■ PROBLEM: Pick out each line of the material below that contains the string "response".

■ DATA SHOWN:
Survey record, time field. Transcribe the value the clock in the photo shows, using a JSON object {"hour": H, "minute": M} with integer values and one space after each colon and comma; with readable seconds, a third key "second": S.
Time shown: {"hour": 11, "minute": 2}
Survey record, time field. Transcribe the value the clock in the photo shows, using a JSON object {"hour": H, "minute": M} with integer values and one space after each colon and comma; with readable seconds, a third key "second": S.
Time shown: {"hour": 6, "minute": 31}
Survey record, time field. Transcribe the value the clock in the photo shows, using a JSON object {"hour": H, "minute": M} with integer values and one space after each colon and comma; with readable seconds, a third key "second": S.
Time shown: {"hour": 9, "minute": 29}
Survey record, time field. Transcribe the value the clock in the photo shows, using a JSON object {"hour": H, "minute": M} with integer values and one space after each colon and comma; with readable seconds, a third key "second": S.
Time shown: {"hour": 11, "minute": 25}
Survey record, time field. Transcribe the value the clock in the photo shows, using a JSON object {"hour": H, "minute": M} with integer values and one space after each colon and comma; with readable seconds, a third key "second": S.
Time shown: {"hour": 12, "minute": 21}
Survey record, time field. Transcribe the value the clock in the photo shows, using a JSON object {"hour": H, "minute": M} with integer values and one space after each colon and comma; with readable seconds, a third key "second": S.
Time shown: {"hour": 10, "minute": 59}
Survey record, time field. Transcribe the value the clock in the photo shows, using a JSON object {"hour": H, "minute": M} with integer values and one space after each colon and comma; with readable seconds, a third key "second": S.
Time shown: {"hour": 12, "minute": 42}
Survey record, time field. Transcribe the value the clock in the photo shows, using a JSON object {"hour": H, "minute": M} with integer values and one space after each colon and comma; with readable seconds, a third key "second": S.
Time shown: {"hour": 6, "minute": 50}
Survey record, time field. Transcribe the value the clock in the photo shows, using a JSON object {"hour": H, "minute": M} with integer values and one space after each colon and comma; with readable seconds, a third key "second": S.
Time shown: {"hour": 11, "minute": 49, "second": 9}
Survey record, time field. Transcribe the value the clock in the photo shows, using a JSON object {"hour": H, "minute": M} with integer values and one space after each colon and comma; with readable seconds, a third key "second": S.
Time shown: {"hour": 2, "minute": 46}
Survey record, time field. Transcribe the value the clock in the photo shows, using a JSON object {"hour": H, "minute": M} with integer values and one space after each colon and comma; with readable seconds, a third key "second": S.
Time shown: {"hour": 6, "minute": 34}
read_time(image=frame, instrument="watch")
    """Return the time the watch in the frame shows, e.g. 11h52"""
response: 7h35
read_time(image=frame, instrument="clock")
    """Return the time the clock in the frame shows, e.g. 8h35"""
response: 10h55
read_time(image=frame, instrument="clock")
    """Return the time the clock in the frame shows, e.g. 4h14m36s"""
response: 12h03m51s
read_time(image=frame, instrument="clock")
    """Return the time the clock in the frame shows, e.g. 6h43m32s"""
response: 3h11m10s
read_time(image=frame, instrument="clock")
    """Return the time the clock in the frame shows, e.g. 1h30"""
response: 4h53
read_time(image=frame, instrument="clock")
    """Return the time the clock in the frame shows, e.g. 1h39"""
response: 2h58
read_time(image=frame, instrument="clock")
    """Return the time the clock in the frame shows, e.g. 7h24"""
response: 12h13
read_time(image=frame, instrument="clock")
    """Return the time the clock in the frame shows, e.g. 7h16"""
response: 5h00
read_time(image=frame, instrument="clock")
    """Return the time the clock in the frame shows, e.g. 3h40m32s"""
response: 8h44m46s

■ OUTPUT OF THE EXERCISE:
response: 7h35
response: 10h55
response: 12h03m51s
response: 3h11m10s
response: 4h53
response: 2h58
response: 12h13
response: 5h00
response: 8h44m46s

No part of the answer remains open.